The mayor’s office declined a request for an interview with Willman and Flynn. In a statement, a spokesperson for the mayor’s office said that when “concerns were raised to her office about U visa certification denials, the mayor ordered a review of the application process. The city will continue to work with advocates and the Chicago Police Department to provide any necessary adjustments to the policy or training to ensure appropriate access to this legal remedy and to ensure that we are living our values as a welcoming city in all ways.”
The long line ahead
After receiving four denial letters, Zakirjonov, the truck driver who was stabbed in November 2021, didn’t think he’d ever get a U visa certification from CPD.
Then, three weeks after Injustice Watch asked CPD about his case this past November, his lawyer received an unexpected letter from CPD. A year after being stabbed and robbed, Zakirjonov finally was certified for a U visa by CPD—even though he never appealed the fourth denial letter he received in September.

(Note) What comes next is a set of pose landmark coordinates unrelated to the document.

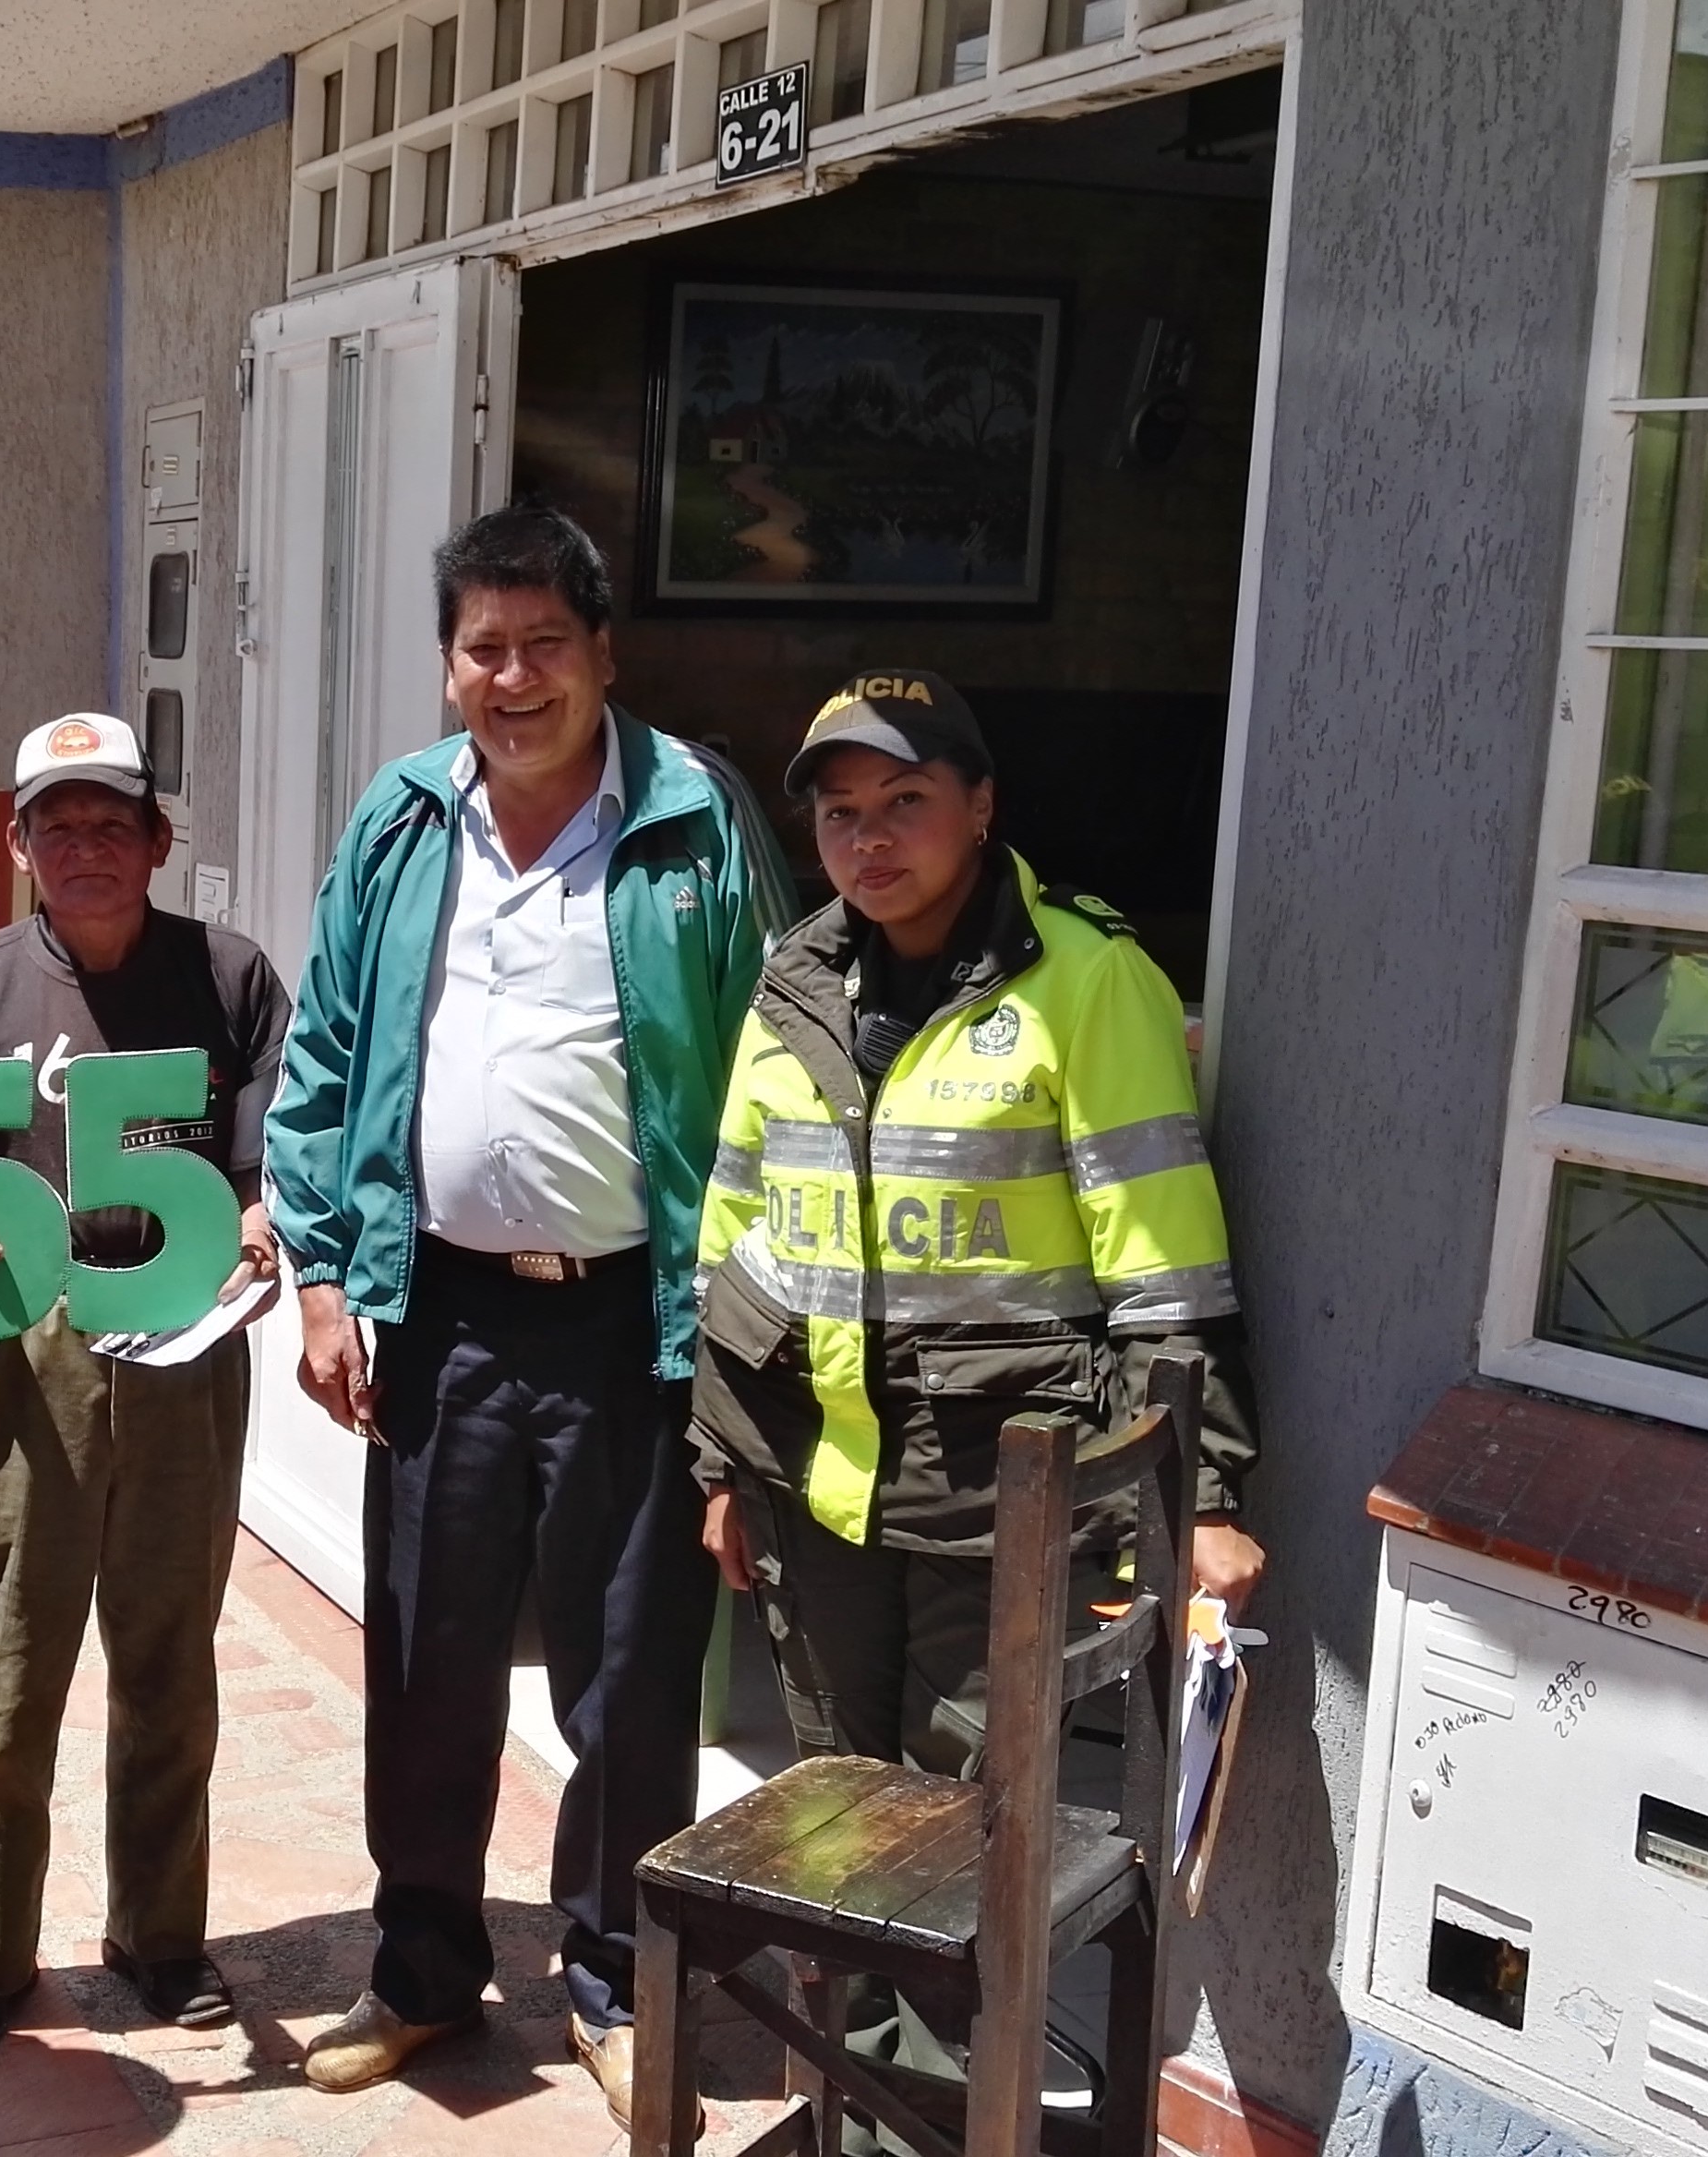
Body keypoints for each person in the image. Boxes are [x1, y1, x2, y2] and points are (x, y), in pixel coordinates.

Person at [263, 500, 789, 2130]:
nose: (512, 676)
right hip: (440, 1312)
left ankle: (616, 1978)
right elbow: (330, 1051)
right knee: (422, 1648)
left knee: (634, 1671)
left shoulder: (697, 822)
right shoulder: (404, 823)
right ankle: (422, 1967)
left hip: (630, 1318)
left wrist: (746, 1336)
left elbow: (768, 1076)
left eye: (544, 643)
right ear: (449, 665)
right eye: (482, 647)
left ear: (603, 651)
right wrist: (329, 1270)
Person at [684, 669, 1264, 2122]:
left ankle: (926, 2131)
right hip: (821, 1497)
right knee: (835, 1843)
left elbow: (1166, 1264)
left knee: (961, 1861)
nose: (869, 840)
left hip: (999, 1510)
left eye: (905, 804)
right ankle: (850, 2111)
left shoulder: (1086, 981)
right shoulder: (793, 981)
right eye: (839, 814)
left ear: (981, 806)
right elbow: (740, 1232)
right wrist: (718, 1463)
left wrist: (1204, 1494)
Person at [0, 711, 293, 2066]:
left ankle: (159, 1937)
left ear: (156, 842)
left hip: (182, 1349)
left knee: (170, 1662)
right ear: (18, 847)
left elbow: (269, 1161)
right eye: (55, 826)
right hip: (25, 1354)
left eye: (110, 824)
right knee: (2, 1672)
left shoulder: (229, 977)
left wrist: (259, 1223)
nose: (85, 848)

Zakirjonov had already given up hope that CPD would do right by him, he said, and had turned his attention to taking care of his pregnant wife and their two kids, ages seven and four. “To be honest, 99 percent of my focus and thinking was just to feed my family and live my life,” he said.
While he can finally apply for a U visa with U.S. Citizenship and Immigration Services, CPD’s six-month delay puts him farther back in a line that is getting longer by the day.
By law, federal immigration officials can only give out 10,000 U visas to crime victims each year. USCIS said it has more than 180,000 pending cases, double the number in 2016. Between October 2021 and June 2022, the number of pending cases grew by more than 9,000, or about 34 a day.
“So an extra six months waiting to get your certification signed means potentially an extra few years waiting to get your case adjudicated,” Olave said.
The U visa grants legal status and a work permit for up to four years. To stay in the country for longer, immigrants must seek a green card. Three years after obtaining a U visa, recipients can apply for a green card, which currently takes another year or two to process.
One of Olave’s clients obtained her U visa last month after submitting her application more than six years ago. “We’re looking at her applying for a green card in November 2025,” Olave said. “Hopefully processing times don’t get longer, but it could be 2027 by the time she finally gets her green card. That’s over ten years since she applied for the U visa.”
Zakirjonov doesn’t know if he can wait that long, but he knows that’s all he can do at this point. “It’s draining, thinking about it every time,” he said. “So I’m just gonna let it go, and at some point, it’s gonna be yes or no.”